Samantha looked at him, trying hard to hold back the tears misting her eyes. Her face blanched, and all she could do was meekly hold on to his knife-like wrist, knowing deep down that to apply anything more than fleeting touch would be to wound him all over again.
“The temptation’s still there, but…”
“But?”
Dez paused. “The temptation’s still there, that’s all. Sometimes you don’t have any answer for than to admit your own temptations.
“So if the temptation’s still there, why did you sell?”

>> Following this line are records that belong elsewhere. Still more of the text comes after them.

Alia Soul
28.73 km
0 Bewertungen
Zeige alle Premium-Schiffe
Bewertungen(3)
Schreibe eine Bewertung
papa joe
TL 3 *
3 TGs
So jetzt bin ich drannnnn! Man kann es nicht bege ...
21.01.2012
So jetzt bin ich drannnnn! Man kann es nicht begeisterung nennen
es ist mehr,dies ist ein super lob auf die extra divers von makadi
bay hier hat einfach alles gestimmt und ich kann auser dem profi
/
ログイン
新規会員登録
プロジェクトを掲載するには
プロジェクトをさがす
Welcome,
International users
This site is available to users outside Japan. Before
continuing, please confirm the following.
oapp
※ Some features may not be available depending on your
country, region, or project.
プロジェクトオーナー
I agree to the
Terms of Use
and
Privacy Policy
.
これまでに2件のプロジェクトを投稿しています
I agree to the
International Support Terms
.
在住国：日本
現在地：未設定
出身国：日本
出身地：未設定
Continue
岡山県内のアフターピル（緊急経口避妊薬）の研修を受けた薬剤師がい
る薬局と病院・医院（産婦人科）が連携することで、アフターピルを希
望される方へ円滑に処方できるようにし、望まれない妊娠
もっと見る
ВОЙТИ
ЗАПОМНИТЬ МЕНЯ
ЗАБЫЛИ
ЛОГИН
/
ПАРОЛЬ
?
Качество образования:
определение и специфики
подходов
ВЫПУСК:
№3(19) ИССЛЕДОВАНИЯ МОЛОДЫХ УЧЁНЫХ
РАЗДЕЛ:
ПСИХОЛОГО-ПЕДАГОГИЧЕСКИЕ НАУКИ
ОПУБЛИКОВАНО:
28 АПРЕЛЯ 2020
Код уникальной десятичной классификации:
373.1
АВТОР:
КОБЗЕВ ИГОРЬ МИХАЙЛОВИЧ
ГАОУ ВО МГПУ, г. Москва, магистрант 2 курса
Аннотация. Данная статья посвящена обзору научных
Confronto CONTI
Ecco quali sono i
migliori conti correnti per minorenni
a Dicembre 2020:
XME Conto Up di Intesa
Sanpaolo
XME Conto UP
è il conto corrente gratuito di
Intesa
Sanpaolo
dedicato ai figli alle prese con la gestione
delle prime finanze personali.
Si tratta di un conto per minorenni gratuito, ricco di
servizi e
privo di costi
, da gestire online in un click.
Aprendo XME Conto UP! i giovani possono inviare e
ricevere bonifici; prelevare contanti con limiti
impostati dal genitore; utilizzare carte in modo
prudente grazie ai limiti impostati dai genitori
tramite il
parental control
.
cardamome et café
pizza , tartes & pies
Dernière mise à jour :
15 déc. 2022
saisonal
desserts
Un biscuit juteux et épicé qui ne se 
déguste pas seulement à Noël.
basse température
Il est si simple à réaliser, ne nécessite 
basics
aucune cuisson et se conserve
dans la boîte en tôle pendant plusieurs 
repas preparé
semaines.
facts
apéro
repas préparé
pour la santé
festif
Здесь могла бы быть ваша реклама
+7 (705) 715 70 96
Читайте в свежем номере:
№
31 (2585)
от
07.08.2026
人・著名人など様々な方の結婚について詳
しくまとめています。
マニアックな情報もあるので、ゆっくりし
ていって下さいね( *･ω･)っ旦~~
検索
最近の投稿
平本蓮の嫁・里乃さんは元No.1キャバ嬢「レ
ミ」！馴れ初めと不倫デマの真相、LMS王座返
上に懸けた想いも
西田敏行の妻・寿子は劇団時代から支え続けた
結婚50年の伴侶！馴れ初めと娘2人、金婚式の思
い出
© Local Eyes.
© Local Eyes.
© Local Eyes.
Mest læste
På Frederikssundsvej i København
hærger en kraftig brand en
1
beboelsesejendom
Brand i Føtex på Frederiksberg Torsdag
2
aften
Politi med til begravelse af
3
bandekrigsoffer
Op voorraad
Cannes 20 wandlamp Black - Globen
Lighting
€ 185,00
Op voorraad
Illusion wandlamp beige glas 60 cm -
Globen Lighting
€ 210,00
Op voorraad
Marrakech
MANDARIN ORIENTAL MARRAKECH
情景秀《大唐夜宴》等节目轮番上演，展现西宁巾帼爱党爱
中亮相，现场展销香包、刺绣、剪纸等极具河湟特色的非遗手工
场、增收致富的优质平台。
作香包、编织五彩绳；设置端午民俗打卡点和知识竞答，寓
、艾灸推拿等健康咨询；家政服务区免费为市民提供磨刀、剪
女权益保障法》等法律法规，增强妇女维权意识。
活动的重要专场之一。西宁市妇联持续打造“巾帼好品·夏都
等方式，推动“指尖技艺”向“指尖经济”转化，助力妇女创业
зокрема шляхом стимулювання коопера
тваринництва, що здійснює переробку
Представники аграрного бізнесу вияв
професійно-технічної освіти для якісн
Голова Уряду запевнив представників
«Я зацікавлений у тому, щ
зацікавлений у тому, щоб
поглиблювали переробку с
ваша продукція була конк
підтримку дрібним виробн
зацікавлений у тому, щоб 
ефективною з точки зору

“Simple. I had a kid to provide for. That’s one way to answer for your temptations.” He paused and let the cigarette smolder in the ashtray. He took her trembling hand in both of his, clasping them so tightly that she gave a sharp wince. His eyes were clear and penetrating, but his face loomed against hers. “Now, you tell me. What do you have?”
Samantha thought long and hard. She sat gnawing at her thumb—a childhood habit she was never fully able to break—before answering. “A different life,” she said with no small amount of certainty.
The only thing she was uncertain about was whether or not Dez would be a part of that life.